Transaksi politik uang bisa melibatkan penyelenggara ketika peserta atau calon peserta Pemilu membutuhkan suatu kebijakan tertentu dari penyelenggara yang menguntungkan dirinya atau kelompoknya. Sebut saja misalnya terkait dokumen persyaratan pencalonan yang secara legal tidak memenuhi syarat normatif, kegiatan kampanye yang melanggar aturan (waktu, lokasi, metode dll), atau manipulasi terhadap sertifikat hasil penghitungan suara.
Kesemua contoh itu dan ruang-ruang perhelatan elektoral lainnya, potensial bisa menjadi pintu masuk atau area dimana praktik politik uang terjadi dan melibatkan penyelenggara. Kasus sejenis ini juga bisa terjadi pada ranah yang melibatkan aparatur pemerintah, termasuk aparat keamanan. Intinya berkaitan dengan satu hal, yakni memengaruhi kebijakan pemegang otoritas sebagai sasaran para pihak pemberi uang agar kebijakannya memberikan keuntungan elektoral.
Modus lain Politik Uang
Masih dengan pemahaman yang sama, bahwa esensi dan hakikat politik uang adalah upaya untuk  memengaruhi pilihan sikap politik pihak penerima, fenomena politik uang juga bisa terjadi dalam dimensi praksis sekaligus modus yang berbeda dengan apa yang diatur dalam UU Pemilu.Â
Modus yang dimaksud adalah, bahwa transaksi politik uang yang berlangsung  menempatkan para kandidat (Pileg, Pilpres maupun Pilkada) dalam posisi sebagai penerima. Pihak pemberinya ialah para bandar, para donatur, pemodal-pemodal kuat yang memberikan sumbangan dana kampanye atau political cost untuk membantu pemenangan para kandidat.

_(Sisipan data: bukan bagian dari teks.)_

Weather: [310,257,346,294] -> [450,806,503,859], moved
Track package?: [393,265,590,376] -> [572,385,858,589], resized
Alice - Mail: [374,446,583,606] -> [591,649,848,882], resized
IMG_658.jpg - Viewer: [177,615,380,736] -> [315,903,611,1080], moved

Dalam konteks ini tentu saja yang dimaksud pilihan sikap politik adalah pilihan sikap politik para kandidat manakala mereka terpilih dan dilantik di kemudian hari. Bentuk praktisnya adalah kebijakan-kebijakan politik negara/daerah yang didesain dan diproyeksikan untuk memberikan keuntungan-keuntungan ekonomi-politik kepada para bandar atau pemodal.

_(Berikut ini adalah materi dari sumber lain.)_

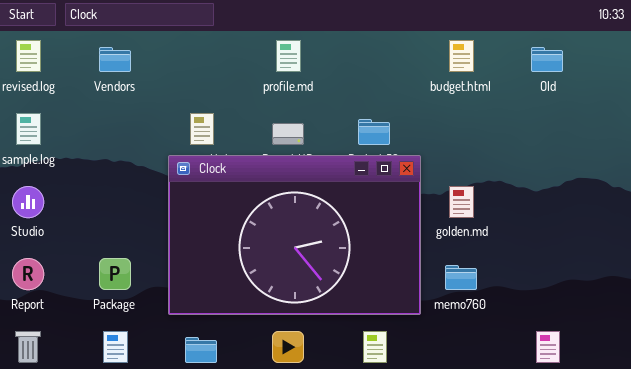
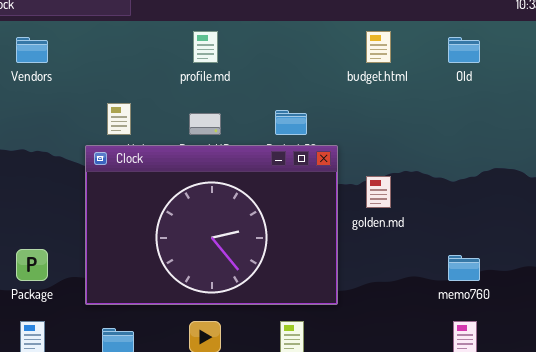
memo760: [445,265,477,290] -> [448,255,480,281], moved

Para ahli menyebut kasus-kasus serupa ini sebagai bentuk korupsi politik, abuse of power yang dilakukan oleh para pejabat terpilih, yang biasanya dipicu antara lain oleh praktik-praktik korupsi elektoral berupa transaksi-transaksi politik uang sebelum atau pada saat kontestasi Pemilu berlangsung sebagaimana diuraikan di atas.
Merujuk pada  Money in Politic's Handbook: A Guide to Increasing Transparency in Emerging Democracies, sedikitnya terdapat 5 (lima) modus fenomena korupsi politik yang dipicu oleh korupsi elektoral sebagai berikut.
Pertama, adanya tendensi dari partai penguasa untuk memanfaatkan keuangan Badan Usaha Milik Negara (BUMN) guna mendanai kampanye dan operasi politik yang lain.
Kedua, akses terhadap pemerintahan cenderung dimonopoli oleh penyumbang sehingga publik tidak mempunyai kesempatan yang sama untuk ikut serta dalam tender proyek- proyek pemerintah.
Ketiga, perusahaan besar atau pebisnis sebagai penyumbang tunggal atau dominan terhadap kandidat dan partai politik memiliki pengaruh determinan terhadap, bahkan mendominasi proses pengambilan keputusan politik.
Keempat, adanya kecenderungan terjadinya pembusukan dan korupsi politik dalam pemerintahan. Dan terakhir, kelima terjadi korupsi politik yang disebabkan oleh kuatnya hubungan patronase antara lembaga donor dengan kandidat terpilih. Konsekuensinya kandidat terpilih akan sangat mudah diintervensi kebijakan politiknya oleh donatur.